— Task prompt —
Transcribe all the records exactly and omit any images they hold.

— The records —
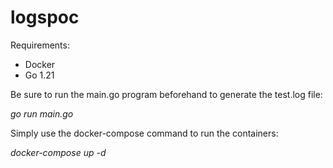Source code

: # logspoc

Requirements: 
- Docker
- Go 1.21
  
Be sure to run the main.go program beforehand to generate the test.log file:

*go run main.go*

Simply use the docker-compose command to run the containers:

*docker-compose up -d*

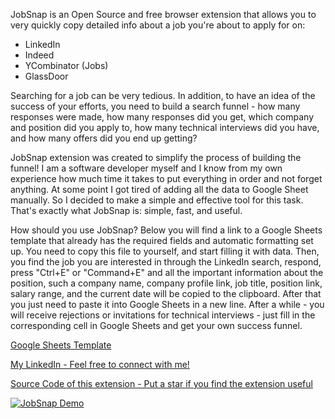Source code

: JobSnap is an Open Source and free browser extension that allows you to very quickly copy detailed info about a job you're about to apply for on:

- LinkedIn
- Indeed
- YCombinator (Jobs)
- GlassDoor

Searching for a job can be very tedious.
In addition, to have an idea of the success of your efforts, you need to build a search funnel - how many responses were made, how many responses did you get, which company and position did you apply to, how many technical interviews did you have, and how many offers did you end up getting?

JobSnap extension was created to simplify the process of building the funnel! I am a software developer myself and I know from my own experience how much time it takes to put everything in order and not forget anything. At some point I got tired of adding all the data to Google Sheet manually. So I decided to make a simple and effective tool for this task. That's exactly what JobSnap is: simple, fast, and useful.

How should you use JobSnap? Below you will find a link to a Google Sheets template that already has the required fields and automatic formatting set up. You need to copy this file to yourself, and start filling it with data. Then, you find the job you are interested in through the LinkedIn search, respond, press "Ctrl+E" or "Command+E" and all the important information about the position, such a company name, company profile link, job title, position link, salary range, and the current date will be copied to the clipboard. After that you just need to paste it into Google Sheets in a new line. After a while - you will receive rejections or invitations for technical interviews - just fill in the corresponding cell in Google Sheets and get your own success funnel.

[Google Sheets Template](https://docs.google.com/spreadsheets/d/1VGj09vrj0zQ70QKs-N94lO5LXofafnf6a78pO_7wR1U/edit?usp=sharing)

[My LinkedIn - Feel free to connect with me!](https://www.linkedin.com/in/alphamikle/)

[Source Code of this extension - Put a star if you find the extension useful](https://github.com/alphamikle/job_snap)

[![JobSnap Demo](https://img.youtube.com/vi/ZUVHMMLnJTQ/0.jpg)](https://youtu.be/ZUVHMMLnJTQ)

— Response area —
Source code

: # logspoc

Requirements: 
- Docker
- Go 1.21
  
Be sure to run the main.go program beforehand to generate the test.log file:

*go run main.go*

Simply use the docker-compose command to run the containers:

*docker-compose up -d*

Source code

: JobSnap is an Open Source and free browser extension that allows you to very quickly copy detailed info about a job you're about to apply for on:

- LinkedIn
- Indeed
- YCombinator (Jobs)
- GlassDoor

Searching for a job can be very tedious.
In addition, to have an idea of the success of your efforts, you need to build a search funnel - how many responses were made, how many responses did you get, which company and position did you apply to, how many technical interviews did you have, and how many offers did you end up getting?

JobSnap extension was created to simplify the process of building the funnel! I am a software developer myself and I know from my own experience how much time it takes to put everything in order and not forget anything. At some point I got tired of adding all the data to Google Sheet manually. So I decided to make a simple and effective tool for this task. That's exactly what JobSnap is: simple, fast, and useful.

How should you use JobSnap? Below you will find a link to a Google Sheets template that already has the required fields and automatic formatting set up. You need to copy this file to yourself, and start filling it with data. Then, you find the job you are interested in through the LinkedIn search, respond, press "Ctrl+E" or "Command+E" and all the important information about the position, such a company name, company profile link, job title, position link, salary range, and the current date will be copied to the clipboard. After that you just need to paste it into Google Sheets in a new line. After a while - you will receive rejections or invitations for technical interviews - just fill in the corresponding cell in Google Sheets and get your own success funnel.

[Google Sheets Template](https://docs.google.com/spreadsheets/d/1VGj09vrj0zQ70QKs-N94lO5LXofafnf6a78pO_7wR1U/edit?usp=sharing)

[My LinkedIn - Feel free to connect with me!](https://www.linkedin.com/in/alphamikle/)

[Source Code of this extension - Put a star if you find the extension useful](https://github.com/alphamikle/job_snap)

[![JobSnap Demo](https://img.youtube.com/vi/ZUVHMMLnJTQ/0.jpg)](https://youtu.be/ZUVHMMLnJTQ)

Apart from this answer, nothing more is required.